Fertility: Canadian Pioneer Style
Pioneers breed like rabbits, or so says a new study published in Science and reviewed in Scientific American. The study analyzed marriage and birth records in Canada’s Charlevoix Saguenay Lac-Saint-Jean region (northeast of Quebec City) and found that “families living on the edges of the expansions had 20 percent more children than families living at the settlement’s core. They also married one year earlier, on average, and contributed up to four times more genes to the region’s current population.” Henry Harpending, an anthropologist unaffiliated with the study, compares the behavior of pioneers to plant species:
The notion that pioneers tend to have more babies is consistent with the behavior of other species. Expose a bare patch of land, and the first plants to colonize it will most likely be species that grow quickly, reproduce early, and create many offspring. But these early colonizers eventually cede space to other plants that are slower growing but more efficient at using resources such as water, nutrients and space. Shrubs and trees, for instance, grow slowly and produce fewer offspring, but invest enough energy and resources in those offspring to make them highly competitive in the long run.

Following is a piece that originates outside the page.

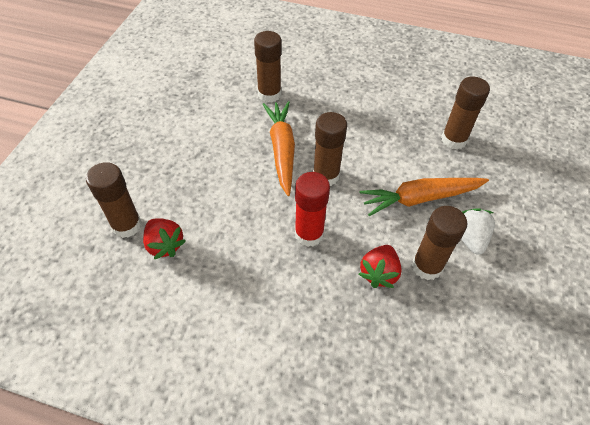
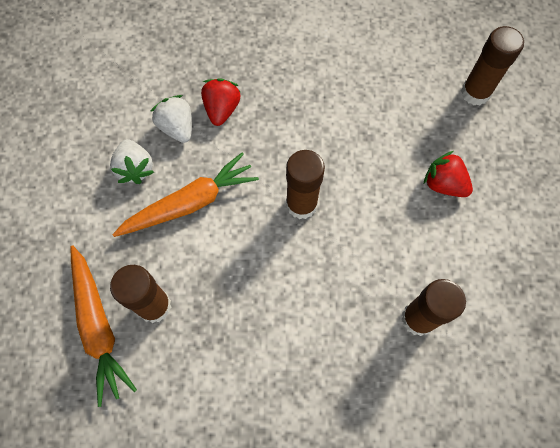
camera: 165 degrees right, 15 degrees up
(165, 245) = (428, 84): red strawberry -> red strawberry (443, 184)
(282, 150) = (364, 226): orange carrot -> orange carrot (99, 326)
(309, 234) = (298, 130): red glue stick -> none
(427, 266) = (177, 127): brown glue stick -> white strawberry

Humans are generally more like shrubs and trees: slow growing (children take more than a decade to reach adulthood) and efficient consumers of resources. (Quick-breeding rabbits and mice, by contrast, are the weeds of the mammal world.) But a change in environment can turn a slow grower into a weed. That is what happened, Harpending says, when North American settlers found themselves on the fringes of civilization.
Interestingly, pioneers passed these tendencies on to their children: “Pioneering ancestors with high fertility had children who also eventually had high fertility, although those effects were moderated by whether the offspring lived on the frontier or within the colony’s core.”